2 (1-pound) acorn squash

3/4 cup fresh or frozen cranberries

3 T orange juice

3 T brown sugar

2 T butter

1 tsp lemon juice


Wash squash and cut in half. Remove seeds and place cut side down into a shallow baking dish containing the water.

Bake at 350 degrees for 45 minutes. While cooking combine other ingredients, in a sauce pan, cook over medium heat.  Don’t be alarmed if you have fresh berries when the pop.  They are not shooting at you, they just have an air pocket that needs to escape a lot like Joan.

Turn cut side up. Put equal amounts of the sauce into the partially baked squash, and return to oven and bake 15 minutes longer.
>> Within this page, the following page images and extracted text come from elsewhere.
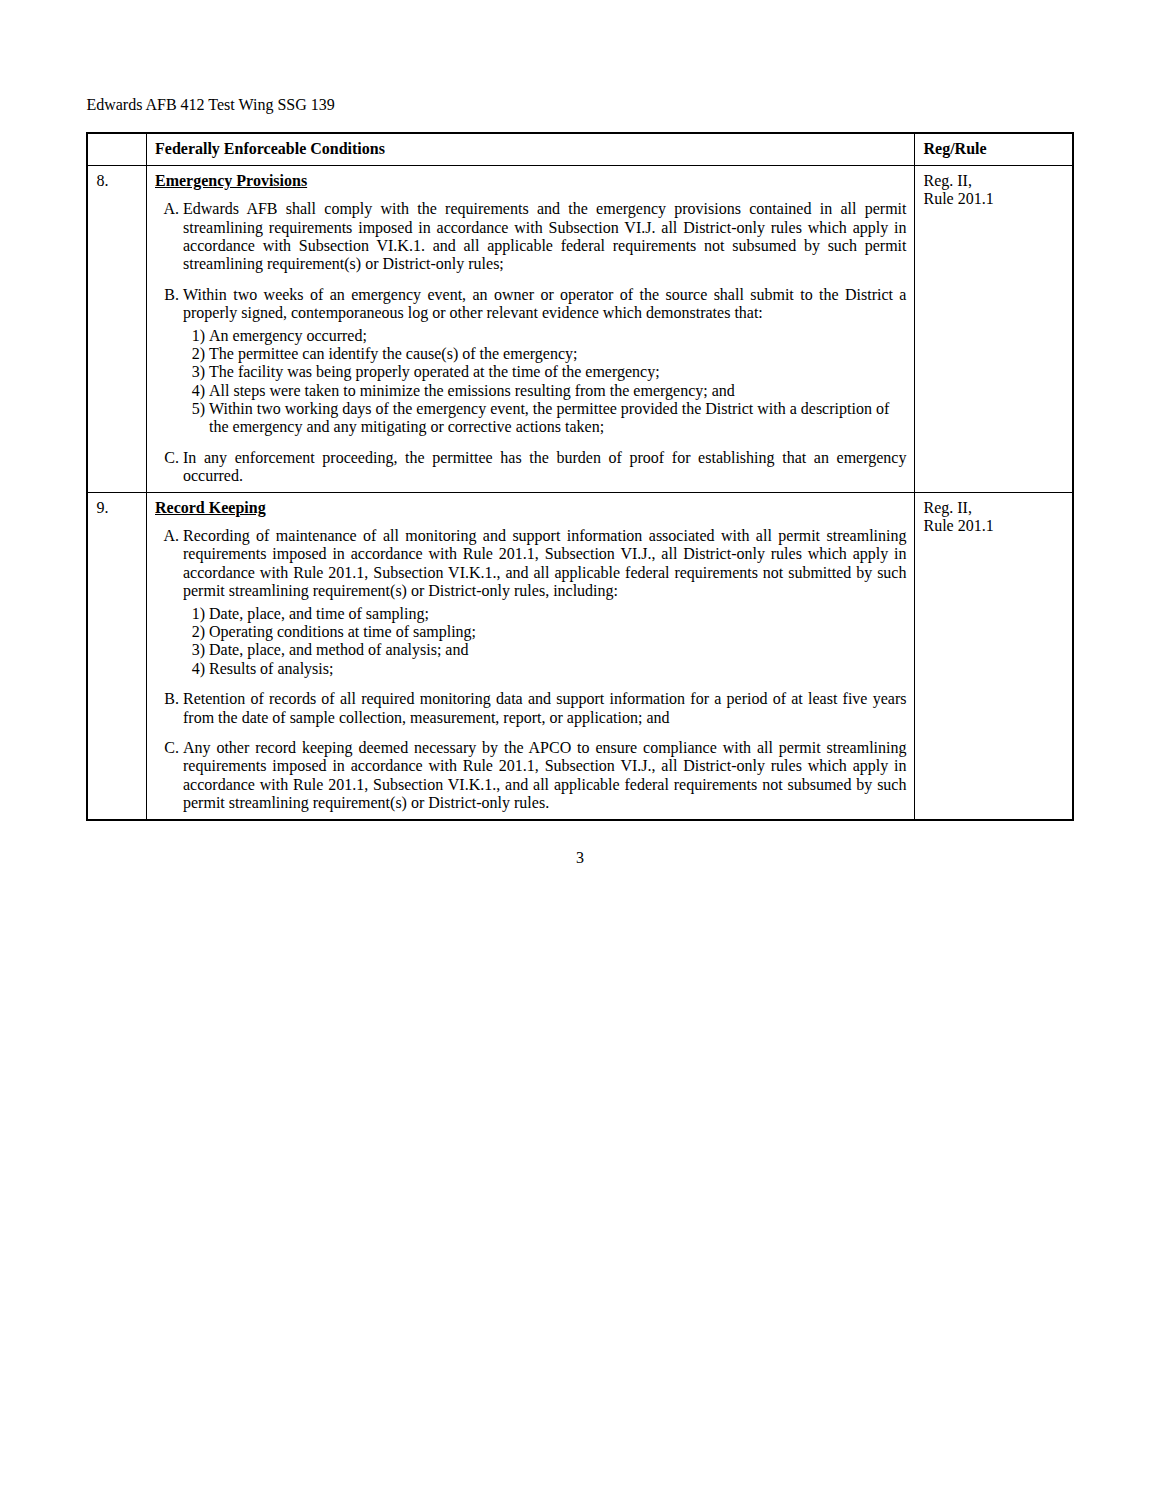Edwards AFB 412 Test Wing SSG 139
| | Federally Enforceable Conditions | Reg/Rule |
| --- | --- | --- |
| 8. | Emergency Provisions Edwards AFB shall comply with the requirements and the emergency provisions contained in all permit streamlining requirements imposed in accordance with Subsection VI.J. all District-only rules which apply in accordance with Subsection VI.K.1. and all applicable federal requirements not subsumed by such permit streamlining requirement(s) or District-only rules; Within two weeks of an emergency event, an owner or operator of the source shall submit to the District a properly signed, contemporaneous log or other relevant evidence which demonstrates that: An emergency occurred; The permittee can identify the cause(s) of the emergency; The facility was being properly operated at the time of the emergency; All steps were taken to minimize the emissions resulting from the emergency; and Within two working days of the emergency event, the permittee provided the District with a description of the emergency and any mitigating or corrective actions taken; In any enforcement proceeding, the permittee has the burden of proof for establishing that an emergency occurred. | Reg. II, Rule 201.1 |
| 9. | Record Keeping Recording of maintenance of all monitoring and support information associated with all permit streamlining requirements imposed in accordance with Rule 201.1, Subsection VI.J., all District-only rules which apply in accordance with Rule 201.1, Subsection VI.K.1., and all applicable federal requirements not submitted by such permit streamlining requirement(s) or District-only rules, including: Date, place, and time of sampling; Operating conditions at time of sampling; Date, place, and method of analysis; and Results of analysis; Retention of records of all required monitoring data and support information for a period of at least five years from the date of sample collection, measurement, report, or application; and Any other record keeping deemed necessary by the APCO to ensure compliance with all permit streamlining requirements imposed in accordance with Rule 201.1, Subsection VI.J., all District-only rules which apply in accordance with Rule 201.1, Subsection VI.K.1., and all applicable federal requirements not subsumed by such permit streamlining requirement(s) or District-only rules. | Reg. II, Rule 201.1 |
3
WILD WEST BAKED BEANS -Campfire optional



1 pound dry pinto beans

1 teaspoon baking soda

1 pound salt pork or bacon

1 medium-size onion -coarsely chopped

4 T sugar

1/3 maple syrup

3 T brown mustard

1 tsp Worcestersire Sauce

2 teaspoons salt

1/2 teaspoon pepper

Soak beans overnight. In morning parboil them for ten minutes with a teaspoon of baking soda. Then run cold water through the beans in a colander or strainer. Dice rind of salt port one inch squares, same if you are using bacon if that is what you rustled up. Put half on bottom of bean pot with all the chopped onion. Put beans in pot. Put the rest of the pork on top. Mix other ingredients with hot water. Pour over beans.

Put in 300-degree oven for six hours. Or over a roasting campfire until tender and toasty.




           8    large firm fillets of white fish (cod, halibut, snapper, grouper even catfish)
8    large leeks
          1     firm mango
          1     Papaya

          1     Small can of sliced pineapple – fresh if you have it
          1     can coconut milk
        1/2     tsp  coriander
        1/2     tsp basil
         sea salt and freshly ground pepper to taste
          6    tbl  olive oil
          1/4    Cup coconut (optional)

 Prepare the leeks by trimming the root, and cutting the tough green tops.  Then cut in half, then into julienne strips. When finished soak them in cold water for 10 minutes, then drain.

 Place 3 tablespoons of olive oil into a sauté pan over high heat and add the leeks. Stir over a high heat until the leeks start to wilt, about 1 minute, and then turn the heat down and cook slowly until caramelized, about 2 hour.

 Meanwhile, wash the fish and pat dry. Oil a baking dish large enough to hold all the fish. Thinly slice half the papaya and place on the bottom of the dish. Salt and pepper the fish and place on top of the papaya. Pour the coconut milk over the top.

 Bake at 350° for 10 minutes.

 Cut the remaining papaya, pineapple and mango into strips and mix with the chopped coriander and basil. Add 2 tablespoons lime juice and mix well. Remove the fish from the oven and heap the mango mixture onto each fillet, sprinkle with coconut.

 Return to the oven for 5 minutes.  Don’t over cook the fish. Times will vary with the thickness and type of the fish. Serve on a warm platter, first place the leeks on the platter, then the fish, and make sure each has a generous amount of the fruit mixture on top.  Garnish with fresh basil and any fruit you may have left.